(...)
A
Bossa Nova nasceu em reuniões no apartamento dos pais da cantora, em
Copacabana, das quais participavam nomes que seriam consagrados no género, como
Roberto Menescal,
Carlos Lyra,
Sérgio Mendes e seu então namorado,
Ronaldo Bôscoli. No fim dos anos
1950, Nara foi repórter do jornal "
Última Hora", onde Bôscoli também trabalhava, e que pertencia a
Samuel Wainer, casado com a irmã de Nara, Danuza Leão. O namoro com Bôscoli terminou quando ele a traiu e iniciou um caso com a cantora
Maysa, durante uma turnê em
Buenos Aires, em
1961. Daí em diante, Nara se reaproxima de
Carlos Lyra, que rompeu a parceria musical com Bôscoli em 1960, e de ideias mais à esquerda. Inicia um namoro com o cineasta
Ruy Guerra e se casa com ele um tempo depois. Nessa época passa a se interessar pelo samba de morro.

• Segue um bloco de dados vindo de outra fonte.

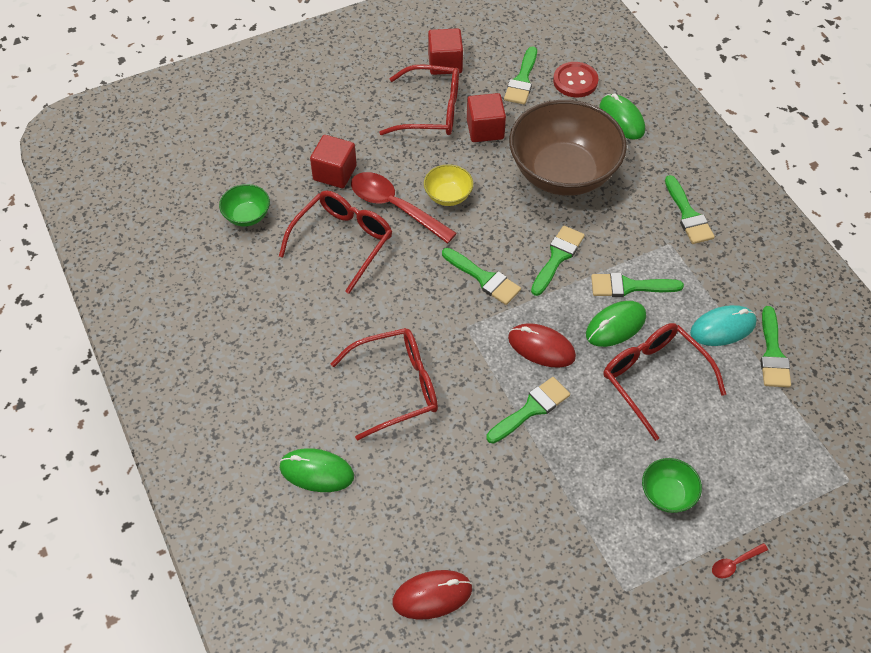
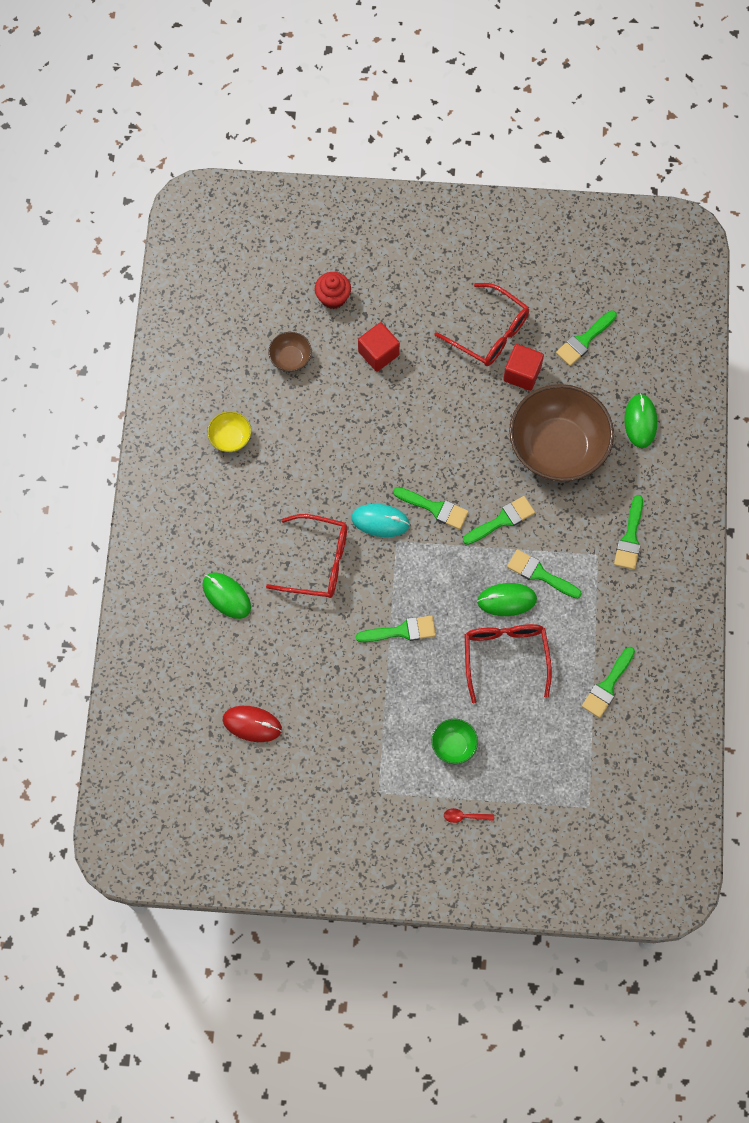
camera: 30 degrees right, 15 degrees up
(247, 216) = (290, 358): green bowl -> brown bowl
(258, 147) = (333, 297): none -> red cupcake
(343, 241) = (349, 420): red glasses -> none
(395, 207) = (406, 409): red spoon -> none
(445, 63) = (531, 290): red cube -> none
(448, 196) = (453, 421): yellow bowl -> yellow bowl (230, 438)
(484, 278) = (435, 508): green brush -> green brush turned 45 degrees counterclockwise
(541, 347) = (440, 587): red mouse -> none
(575, 81) = (628, 364): red button -> none
(723, 328) = (585, 645): turquoise mouse -> turquoise mouse (380, 521)

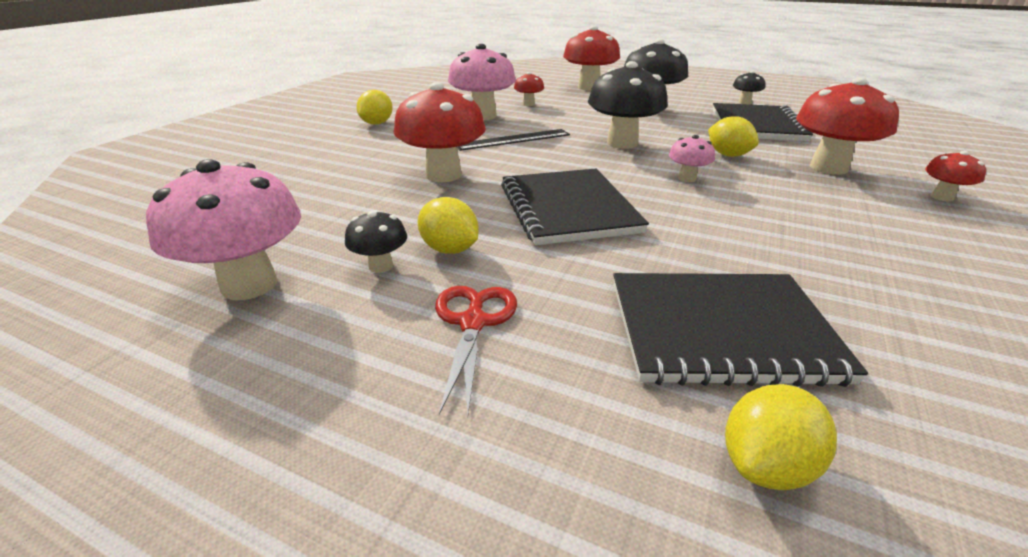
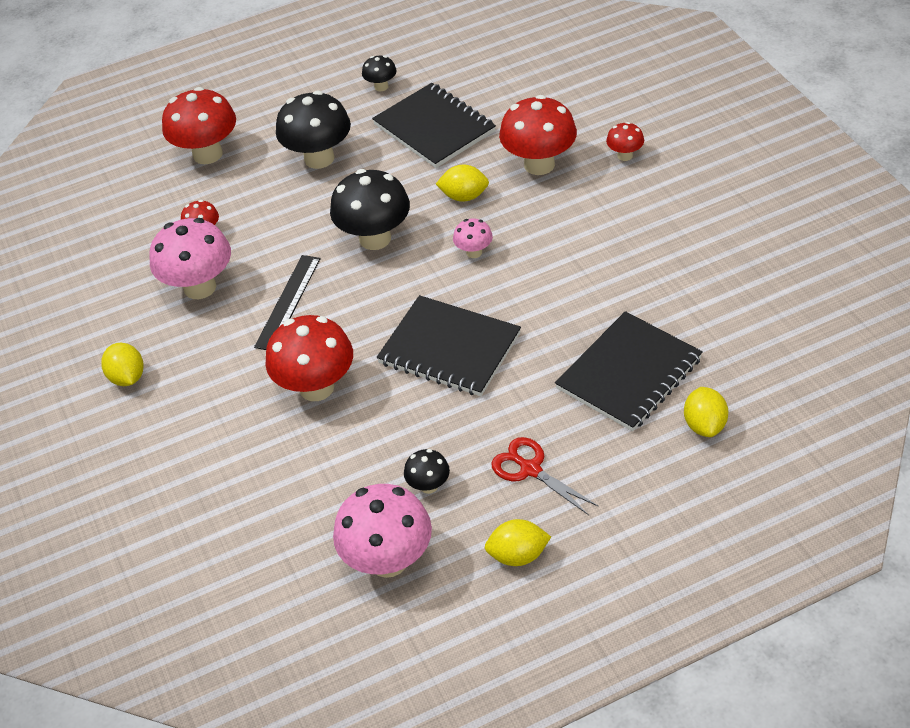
camera: 45 degrees left, 15 degrees up
(450, 249) = (442, 441): yellow lemon -> yellow lemon (518, 555)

A estreia profissional se deu quando da participação, ao lado de
Vinícius de Moraes e
Carlos Lyra, na comédia
Pobre Menina Rica (
1963). O título de
musa da Bossa Nova foi a ela creditado pelo cronista
Sérgio Porto. Mas a consagração efetiva ocorre após o movimento militar de
1964, com a apresentação do espetáculo
Opinião, ao lado de
João do Vale e
Zé Keti, um espetáculo de crítica social à dura repressão imposta pelo
regime militar.
Maria Bethânia, por sua vez, a substituiria no
ano seguinte, interpretando
Carcará, pois Nara precisara se afastar por estar afónica. Nota-se que Nara Leão vai mudando suas preferências musicais ao longo dos
anos 1960. De
musa da Bossa Nova, passa a ser cantora de protesto e simpatizante das atividades dos
Centros Populares de Cultura da
UNE. Embora os CPCs já tivessem sido extintos pela ditadura, em
1964, o espetáculo
Opinião tem forte influência do espírito cepecista. Em
1966, interpretou a
canção A Banda, de
Chico Buarque no
Festival de Música Popular Brasileira (
TV Record), que ganhou o festival e público brasileiro.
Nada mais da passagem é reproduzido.